Of course, there are some potential tax benefits to being self-employed. For example, if you itemize, you'll generally be able to deduct expenses like the cost of using a car for business purposes or maintaining a home office. So, be sure to weigh all the potential costs and benefits.

4. The cost of living

Relocating for a new job may come with a price besides the cost of the move itself. In addition to the previously mentioned tax considerations, the cost of living in a new location may increase or decrease the real value of your compensation package. Everything from the cost of utilities and insurance to food and entertainment can vary greatly across the country. The cost of driving can be a big factor as well—the cost of car insurance and gas prices may be more or less expensive in another part of the country.

Let's say you are making $50,000 in your current job, and you have a job offer in another state for $60,000. The cost of living in the new state is 50% higher than your current state, so you would have to earn about $75,000 in your new state to afford the same lifestyle.

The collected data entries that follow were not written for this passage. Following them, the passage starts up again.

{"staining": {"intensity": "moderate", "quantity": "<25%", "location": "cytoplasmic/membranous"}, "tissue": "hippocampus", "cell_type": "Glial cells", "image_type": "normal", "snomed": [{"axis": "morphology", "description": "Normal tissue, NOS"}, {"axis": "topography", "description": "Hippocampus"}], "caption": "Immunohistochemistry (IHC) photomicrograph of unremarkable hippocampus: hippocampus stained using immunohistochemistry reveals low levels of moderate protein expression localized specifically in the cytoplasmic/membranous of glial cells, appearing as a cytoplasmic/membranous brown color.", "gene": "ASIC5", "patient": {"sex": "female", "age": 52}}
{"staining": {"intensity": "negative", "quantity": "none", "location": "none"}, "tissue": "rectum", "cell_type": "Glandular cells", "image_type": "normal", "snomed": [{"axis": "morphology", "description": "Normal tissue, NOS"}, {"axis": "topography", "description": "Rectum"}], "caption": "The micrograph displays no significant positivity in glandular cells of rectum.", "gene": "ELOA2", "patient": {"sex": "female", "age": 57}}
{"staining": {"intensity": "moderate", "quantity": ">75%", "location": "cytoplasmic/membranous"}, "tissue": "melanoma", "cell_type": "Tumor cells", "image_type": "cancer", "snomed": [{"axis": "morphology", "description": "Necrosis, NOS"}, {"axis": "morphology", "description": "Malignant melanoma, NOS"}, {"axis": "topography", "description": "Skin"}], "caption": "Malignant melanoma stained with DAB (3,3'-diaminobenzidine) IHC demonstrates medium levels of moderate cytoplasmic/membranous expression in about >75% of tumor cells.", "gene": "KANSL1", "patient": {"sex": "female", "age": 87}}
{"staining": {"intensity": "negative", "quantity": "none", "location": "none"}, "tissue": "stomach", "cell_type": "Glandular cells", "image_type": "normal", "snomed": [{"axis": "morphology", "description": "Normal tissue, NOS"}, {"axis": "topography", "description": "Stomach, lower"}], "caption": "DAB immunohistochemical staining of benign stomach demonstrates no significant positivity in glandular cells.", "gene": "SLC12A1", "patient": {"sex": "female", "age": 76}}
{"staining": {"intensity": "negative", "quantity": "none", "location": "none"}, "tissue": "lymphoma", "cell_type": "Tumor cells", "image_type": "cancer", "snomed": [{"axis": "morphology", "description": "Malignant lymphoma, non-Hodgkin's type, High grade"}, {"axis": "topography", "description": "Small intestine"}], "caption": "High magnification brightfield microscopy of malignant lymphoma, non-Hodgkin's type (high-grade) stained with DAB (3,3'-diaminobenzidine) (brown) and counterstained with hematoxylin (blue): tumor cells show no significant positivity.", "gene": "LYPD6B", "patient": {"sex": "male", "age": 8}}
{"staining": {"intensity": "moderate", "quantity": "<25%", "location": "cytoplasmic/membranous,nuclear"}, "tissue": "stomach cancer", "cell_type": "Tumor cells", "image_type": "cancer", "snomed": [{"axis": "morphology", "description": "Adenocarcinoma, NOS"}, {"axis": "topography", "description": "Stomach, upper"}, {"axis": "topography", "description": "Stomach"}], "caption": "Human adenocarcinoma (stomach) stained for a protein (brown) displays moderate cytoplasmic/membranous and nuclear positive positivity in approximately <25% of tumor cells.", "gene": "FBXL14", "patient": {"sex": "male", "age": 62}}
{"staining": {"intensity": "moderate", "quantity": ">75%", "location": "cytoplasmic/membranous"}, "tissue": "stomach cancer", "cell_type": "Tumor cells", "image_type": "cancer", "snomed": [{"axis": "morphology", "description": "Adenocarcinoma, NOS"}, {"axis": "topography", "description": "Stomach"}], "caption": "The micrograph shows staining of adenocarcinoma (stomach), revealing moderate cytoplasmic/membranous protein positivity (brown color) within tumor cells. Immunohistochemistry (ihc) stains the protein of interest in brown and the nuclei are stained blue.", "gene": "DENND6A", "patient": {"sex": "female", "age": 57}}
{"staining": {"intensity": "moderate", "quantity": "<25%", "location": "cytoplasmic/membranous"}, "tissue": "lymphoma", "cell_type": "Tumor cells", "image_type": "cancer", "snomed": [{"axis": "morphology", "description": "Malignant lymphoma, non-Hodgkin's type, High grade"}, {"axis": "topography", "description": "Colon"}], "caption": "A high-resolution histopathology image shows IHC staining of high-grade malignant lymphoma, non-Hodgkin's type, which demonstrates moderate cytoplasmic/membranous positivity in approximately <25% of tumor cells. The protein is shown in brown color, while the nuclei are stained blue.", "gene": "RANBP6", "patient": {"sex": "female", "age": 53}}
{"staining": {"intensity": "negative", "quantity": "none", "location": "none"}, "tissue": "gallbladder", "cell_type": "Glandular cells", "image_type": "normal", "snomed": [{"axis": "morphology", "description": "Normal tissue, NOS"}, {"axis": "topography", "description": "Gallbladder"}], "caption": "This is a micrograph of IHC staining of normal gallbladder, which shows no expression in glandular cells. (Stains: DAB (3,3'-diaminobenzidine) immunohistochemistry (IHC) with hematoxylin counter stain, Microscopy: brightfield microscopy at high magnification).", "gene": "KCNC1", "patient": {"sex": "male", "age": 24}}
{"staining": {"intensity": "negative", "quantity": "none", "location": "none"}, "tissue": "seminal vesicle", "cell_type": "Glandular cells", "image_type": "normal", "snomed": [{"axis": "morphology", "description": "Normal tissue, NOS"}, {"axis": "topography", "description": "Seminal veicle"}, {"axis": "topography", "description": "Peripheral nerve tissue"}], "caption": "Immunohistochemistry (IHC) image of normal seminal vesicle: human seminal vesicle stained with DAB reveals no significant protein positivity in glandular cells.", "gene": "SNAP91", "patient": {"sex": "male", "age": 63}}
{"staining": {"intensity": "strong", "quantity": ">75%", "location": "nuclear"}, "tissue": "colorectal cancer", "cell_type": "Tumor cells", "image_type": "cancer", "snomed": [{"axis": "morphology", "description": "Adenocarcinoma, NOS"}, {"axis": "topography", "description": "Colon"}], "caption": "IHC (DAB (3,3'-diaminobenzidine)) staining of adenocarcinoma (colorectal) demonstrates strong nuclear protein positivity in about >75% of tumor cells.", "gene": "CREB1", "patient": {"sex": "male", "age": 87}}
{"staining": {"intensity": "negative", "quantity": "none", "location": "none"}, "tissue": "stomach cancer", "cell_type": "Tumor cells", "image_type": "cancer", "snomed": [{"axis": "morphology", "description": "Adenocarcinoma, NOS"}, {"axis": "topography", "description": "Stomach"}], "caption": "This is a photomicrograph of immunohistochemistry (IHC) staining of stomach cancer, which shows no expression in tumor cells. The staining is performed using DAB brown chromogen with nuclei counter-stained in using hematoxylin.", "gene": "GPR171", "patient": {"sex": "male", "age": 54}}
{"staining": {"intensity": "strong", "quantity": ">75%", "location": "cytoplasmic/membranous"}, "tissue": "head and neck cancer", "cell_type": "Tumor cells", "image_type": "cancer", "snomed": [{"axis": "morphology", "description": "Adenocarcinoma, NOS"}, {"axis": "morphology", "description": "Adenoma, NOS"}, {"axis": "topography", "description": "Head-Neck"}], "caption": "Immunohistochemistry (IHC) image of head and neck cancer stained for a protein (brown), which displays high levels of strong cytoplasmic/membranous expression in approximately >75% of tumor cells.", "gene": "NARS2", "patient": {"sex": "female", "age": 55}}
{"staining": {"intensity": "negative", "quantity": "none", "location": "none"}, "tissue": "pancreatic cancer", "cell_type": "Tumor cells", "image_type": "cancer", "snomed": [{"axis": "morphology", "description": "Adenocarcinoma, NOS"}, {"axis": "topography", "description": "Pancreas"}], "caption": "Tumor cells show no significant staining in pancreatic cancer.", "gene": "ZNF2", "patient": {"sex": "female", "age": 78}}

On the other hand, moving to a lower-cost area may mean a small raise may go a long way.

5. The cost of leaving a job

Leaving your current job may also cost you, so to speak. You may lose what your employer contributed to your 401(k), stock options, or other stock compensation—or all 3—if you weren't at the job long enough to be vested.

For example, let's say your company contributed $10,000 to your 401(k) plan and it will vest at 20% per year over 5 years. So if you leave after the end of the first year, you could keep only $2,000 of the contribution. After 2 years, you could keep 40%, and so on.

Did you take a loan from your 401(k)? If so, generally you will need to repay the full amount after leaving the company, or else the outstanding balance will be treated as a taxable distribution and also may be subject to a 10% early withdrawal penalty.3

Some people do still have a defined benefit plan or pension at work. Making the decision to leave a job with access to a defined benefit plan comes with a unique set of considerations. After employees reach a certain age, pensions make regular payments for life. The size of the payment depends on salary and length of service. It can be a valuable benefit and may not be easily replaceable.

6. Other costs and considerations

If you have to relocate, you may have to pay for moving costs, real estate agent fees, or temporary housing. Some companies cover these costs for new employees, but not all do. You may also want to find out when you will be eligible to participate in the new employer's retirement plan and when you will be eligible for a company match. Your new offer may have an allowance for these costs and a make-whole provision, meaning it would make up what you would lose in unvested benefits, bonuses, and other compensation when you leave your current job.

Let's look at a hypothetical example to illustrate the impact of these things. Meet Jason, a 25-year-old computer programmer earning $65,000 in salary and bonus. His employer matches 7% of his contribution to his 401(k) and gives him 10% in profit sharing. He receives an offer from a company in another city as a contractor—so no benefits, and he would be liable for the additional payroll taxes—paying him $130,000 in salary and bonus.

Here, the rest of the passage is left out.